DISCLAIMER : Naruto Belongs to Masashi Kishimoto
Genre : Romance dan Friendship
Rating : T
WARNING : Ide pasaran, bertebaran typo, gaje, OOC_Iruka, campuran Canon dan AU, little bashing penduduk Konoha.
Pair : -
Author Note :
Banyaknya fic Canon, membuat Ai tergoda untuk melakukan hal yang sama. Tapi, di cerita Ai, Naruto tidak dibuat super power, melainkan bertahap.
Chekidot.

Don't Like Don't Read

                                                                Chapter one

Naruto berjalan ke sekolahnya dengan santai seperti biasanya. Ia bersiul kecil di sepanjang trotoar yang dilaluinya bersama para pejalan kaki lainnya. Sesekali, ia membetulkan tali tas punggungnya yang melorot ke bawah. Tak pernah terbersit pun dalam benaknya, akan terjadi sesuatu yang besar hari itu, sama seperti orang-orang di sekitarnya.
Lalu, terjadilah sesuatu yang berada di luar prediksi. Gejala pertamanya, terjadi guncangan lemah pada tanah yang menyebabkan beberapa orang oleng. Lebih karena terkejut daripada efek guncangannya. ‘Gempa,’ batin mereka tenang. Mereka sama sekali tak panik, karena memang di Jepang termasuk Konoha sering terjadi gempa khususnya yang skala ringan seperti ini. Jadi, sama sekali tidak ada histeris masal.
Beberapa menit kemudian, terdengar suara aneh, seperti suara retakan pada dinding. Awalnya perlahan, dan lama kelamaan semakin keras. Sesudahnya, tanah beraspal, trotoar yang dilapisi beton tampak merekah seiring kerasnya suara retakan.
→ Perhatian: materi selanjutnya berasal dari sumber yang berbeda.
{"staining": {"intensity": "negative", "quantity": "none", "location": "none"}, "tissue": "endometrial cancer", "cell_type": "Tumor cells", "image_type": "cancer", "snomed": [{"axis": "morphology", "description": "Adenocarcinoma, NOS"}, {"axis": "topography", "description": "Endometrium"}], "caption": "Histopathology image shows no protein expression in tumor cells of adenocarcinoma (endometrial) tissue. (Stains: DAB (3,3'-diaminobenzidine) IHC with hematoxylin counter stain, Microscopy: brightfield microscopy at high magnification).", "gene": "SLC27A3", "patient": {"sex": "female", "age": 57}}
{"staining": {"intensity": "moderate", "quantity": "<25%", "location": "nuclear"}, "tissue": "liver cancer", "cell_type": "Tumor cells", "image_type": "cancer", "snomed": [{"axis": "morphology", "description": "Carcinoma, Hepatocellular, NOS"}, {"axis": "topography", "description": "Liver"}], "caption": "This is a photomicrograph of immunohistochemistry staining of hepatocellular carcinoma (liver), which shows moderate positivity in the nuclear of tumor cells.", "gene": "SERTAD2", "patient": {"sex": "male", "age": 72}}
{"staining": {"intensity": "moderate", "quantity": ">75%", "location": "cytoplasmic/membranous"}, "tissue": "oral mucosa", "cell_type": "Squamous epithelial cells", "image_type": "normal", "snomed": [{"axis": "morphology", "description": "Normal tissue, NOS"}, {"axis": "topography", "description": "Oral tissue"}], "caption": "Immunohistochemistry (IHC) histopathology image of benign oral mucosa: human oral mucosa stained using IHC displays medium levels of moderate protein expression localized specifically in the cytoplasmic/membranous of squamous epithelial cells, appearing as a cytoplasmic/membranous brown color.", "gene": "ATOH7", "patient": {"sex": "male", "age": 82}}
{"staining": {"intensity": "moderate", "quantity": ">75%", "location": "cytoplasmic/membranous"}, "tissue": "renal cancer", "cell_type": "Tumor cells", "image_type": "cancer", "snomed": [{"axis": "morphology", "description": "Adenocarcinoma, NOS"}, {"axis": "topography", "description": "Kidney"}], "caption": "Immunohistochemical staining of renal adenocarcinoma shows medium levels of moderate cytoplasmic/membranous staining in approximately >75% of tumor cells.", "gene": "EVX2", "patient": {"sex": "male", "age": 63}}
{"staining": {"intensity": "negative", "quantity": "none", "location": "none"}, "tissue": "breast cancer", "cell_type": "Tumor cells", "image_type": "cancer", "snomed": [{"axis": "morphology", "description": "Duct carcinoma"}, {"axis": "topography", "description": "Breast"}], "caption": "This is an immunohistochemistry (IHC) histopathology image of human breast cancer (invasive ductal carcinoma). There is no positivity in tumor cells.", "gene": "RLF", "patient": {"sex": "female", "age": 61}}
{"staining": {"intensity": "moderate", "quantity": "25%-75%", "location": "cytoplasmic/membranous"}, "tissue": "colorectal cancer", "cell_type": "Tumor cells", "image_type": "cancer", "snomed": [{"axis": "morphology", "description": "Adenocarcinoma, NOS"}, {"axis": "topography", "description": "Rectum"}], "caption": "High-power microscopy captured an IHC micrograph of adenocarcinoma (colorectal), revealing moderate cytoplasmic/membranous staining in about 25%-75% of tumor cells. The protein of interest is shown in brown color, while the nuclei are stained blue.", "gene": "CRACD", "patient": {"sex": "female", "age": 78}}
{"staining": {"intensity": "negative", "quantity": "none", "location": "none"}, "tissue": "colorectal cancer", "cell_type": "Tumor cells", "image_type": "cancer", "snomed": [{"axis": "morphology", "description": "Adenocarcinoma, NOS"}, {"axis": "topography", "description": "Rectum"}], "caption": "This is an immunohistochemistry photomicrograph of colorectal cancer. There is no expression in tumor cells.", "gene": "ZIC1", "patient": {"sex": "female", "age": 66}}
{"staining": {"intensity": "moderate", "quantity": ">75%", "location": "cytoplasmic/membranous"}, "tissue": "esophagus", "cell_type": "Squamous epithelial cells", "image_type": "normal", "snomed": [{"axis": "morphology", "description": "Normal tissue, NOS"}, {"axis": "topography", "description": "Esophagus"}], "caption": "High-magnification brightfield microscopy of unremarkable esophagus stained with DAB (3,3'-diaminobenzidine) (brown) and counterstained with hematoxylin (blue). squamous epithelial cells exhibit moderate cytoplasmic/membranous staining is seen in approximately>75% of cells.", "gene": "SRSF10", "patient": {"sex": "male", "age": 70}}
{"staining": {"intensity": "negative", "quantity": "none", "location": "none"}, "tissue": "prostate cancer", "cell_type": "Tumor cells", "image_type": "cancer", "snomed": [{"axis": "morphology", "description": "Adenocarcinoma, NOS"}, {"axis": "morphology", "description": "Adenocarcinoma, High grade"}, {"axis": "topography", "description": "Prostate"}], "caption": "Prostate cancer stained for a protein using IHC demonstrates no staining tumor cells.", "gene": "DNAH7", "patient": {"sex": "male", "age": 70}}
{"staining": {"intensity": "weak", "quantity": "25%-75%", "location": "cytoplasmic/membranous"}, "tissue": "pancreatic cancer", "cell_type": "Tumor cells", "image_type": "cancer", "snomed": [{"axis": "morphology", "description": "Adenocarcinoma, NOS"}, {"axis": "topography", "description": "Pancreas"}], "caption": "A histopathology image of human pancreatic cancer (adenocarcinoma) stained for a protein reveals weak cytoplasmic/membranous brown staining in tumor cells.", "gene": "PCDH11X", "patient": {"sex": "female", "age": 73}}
Dreeetttt.... kretekkk... kretekkk... Selanjutnya, jalanan membelah jadi dua, menyebabkan kendaraan yang tak sempat diselamatkan tertelan atau remuk karenanya.
Tak butuh waktu lama, manusia-manusia yang ada di sekitar itu pun berlarian, bergegas mencari tempat perlindungan, termasuk Naruto. Naruto kebingungan, tengok kanan kiri mencari tempat perlindungan yang paling aman. Namun, tak ada tempat aman untuknya. Semua lahan telah ditanami gedung-gedung bertingkat, jalan layang yang sudah patah, membelah, yang sewaktu-waktu bisa ambruk menimpanya jika gempa belum berhenti berguncang. Akhirnya, ia memilih lari ke tengah lapangan baseball yang ada 100 meter di depannya bersama puluhan atau ratusan orang.
Sayangnya nasibnya tidaklah seberuntung orang-orang yang tadi lari bersamanya. Ia terlambat menyelamatkan diri. Ada sebuah tiang listrik yang tadinya berdiri tegak, kini oleng dan jatuh menimpanya. Ini membuat bocah SD yang masih belia itu terkapar penuh di jalan berkubang dalam darahnya sendiri.

.......................*****.....................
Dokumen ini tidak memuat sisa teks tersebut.